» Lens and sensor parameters
- - -

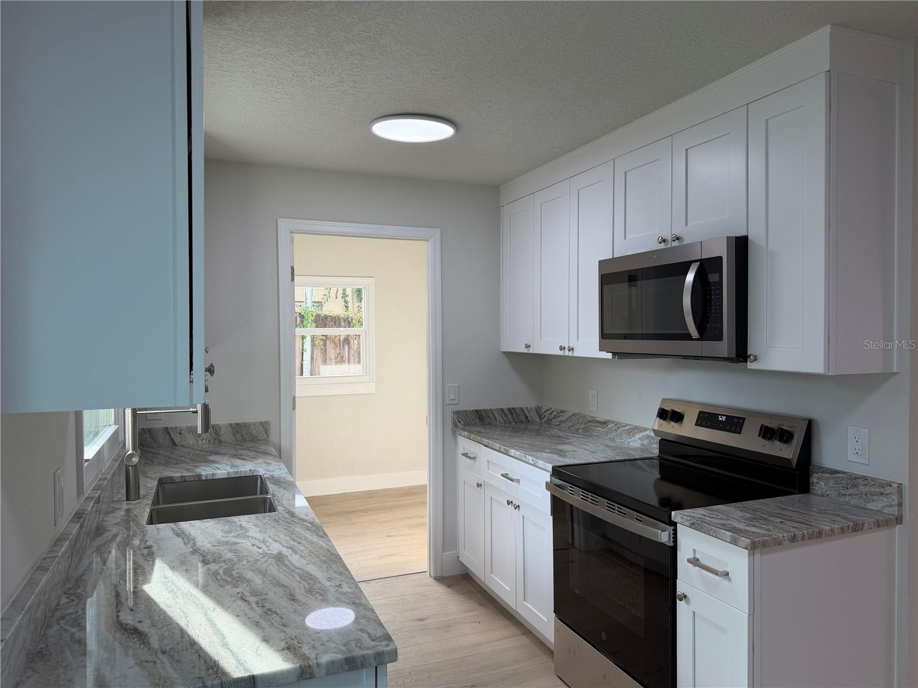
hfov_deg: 71.6
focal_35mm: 24
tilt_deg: -0.5
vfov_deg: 56.8
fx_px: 636
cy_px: 344
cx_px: 459
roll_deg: +1.3
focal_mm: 6.76
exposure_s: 1/132
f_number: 1.78
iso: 50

- - -

» ASSIGNMENT
In the copy, include no pictures; transcribe every record above verbatim.

» ANSWER SPACE
hfov_deg: 71.6
focal_35mm: 24
tilt_deg: -0.5
vfov_deg: 56.8
fx_px: 636
cy_px: 344
cx_px: 459
roll_deg: +1.3
focal_mm: 6.76
exposure_s: 1/132
f_number: 1.78
iso: 50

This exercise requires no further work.